TARTUFFE. Cover that bosom, which I can’t bear to see. Such objects hurt the soul, and usher in sinful thoughts.
DORINE. You mightily melt, then, at a temptation, and the flesh makes a great impression upon your senses? Truly, I can’t tell what heat may inflame you; but, for my part, I am not so apt to hanker. Now, I could see you stark naked from head to foot, and that whole hide of yours not tempt me at all. 24
The next scene is the core of the comedy. Tartuffe tries to make love to Orgon’s wife, Elmire, and uses pious language in his plea. His treachery is reported to Orgon, who refuses to believe it; and to show his trust in Tartuffe he gives over to him all his property. Tartuffe resigns himself to accept it, saying, “Heaven’s will be done in all things.” 25 The situation is dissolved by Elmire, who, having hidden her husband under a table, sends for Tartuffe, gives him a little encouragement, and soon lures him into attempts at amorous exploration.
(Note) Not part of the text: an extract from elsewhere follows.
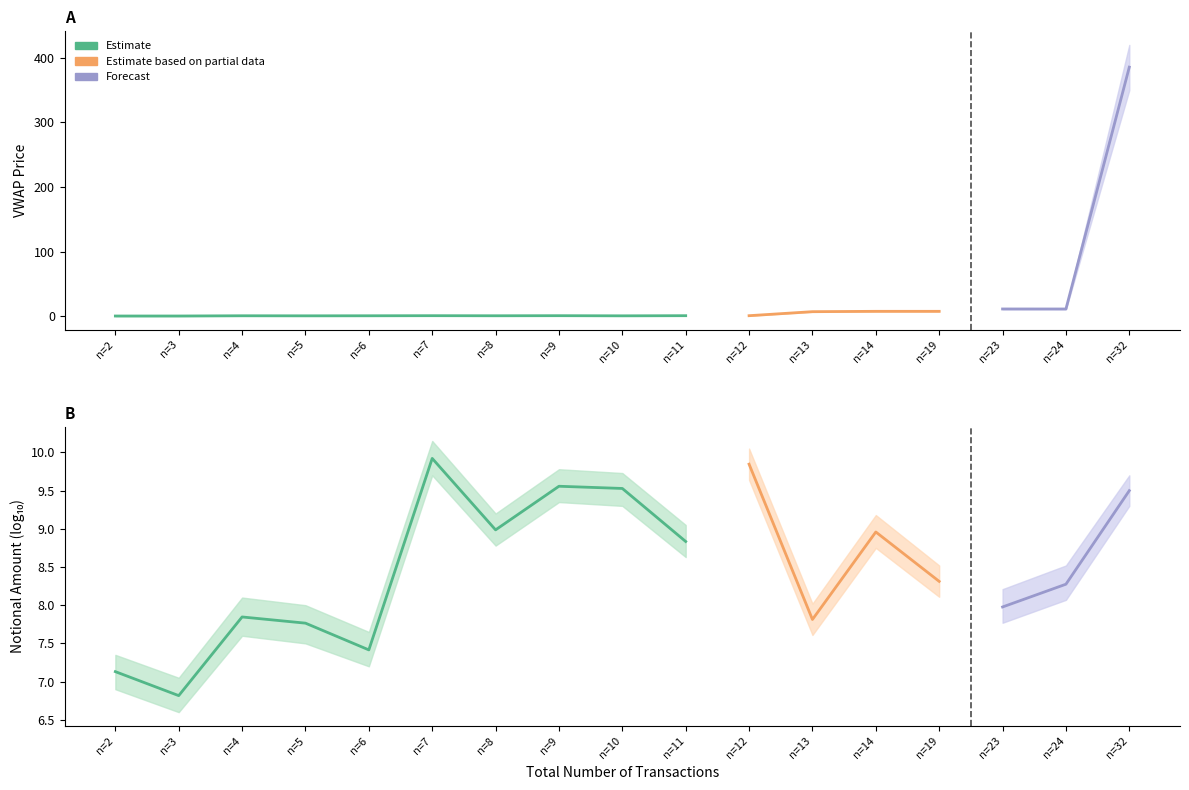

At which category does VWAP Price reach its first local valley?

5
She pretends compliance, but professes scruples of conscience, which Tartuffe handles with expert casuistry; evidently Molière had read and relished Pascal’s Provincial Letters.
TARTUFFE. If nothing but Heaven obstructs my wishes, ‘tis a trifle with me to remove such an obstacle. Heaven, ‘tis true, forbids certain gratifications. But there are ways of compounding those matters. It is a science to stretch the strings of conscience according to the different exigencies of the case, and to rectify the immorality of the action by the purity of our intention. 26
Orgon comes out from his hiding, and angrily bids Tartuffe leave the house, but Tartuffe explains to him that the house, by Orgon’s recently signed deed, belongs to Tartuffe. Molière, not very ingeniously, cuts this knot by having the King’s agents opportunely discover that Tartuffe is a long-sought-for criminal. Orgon recovers his property, Valère gets Maríane, and the play concludes with a melodious paean to the justice and benevolence of the King.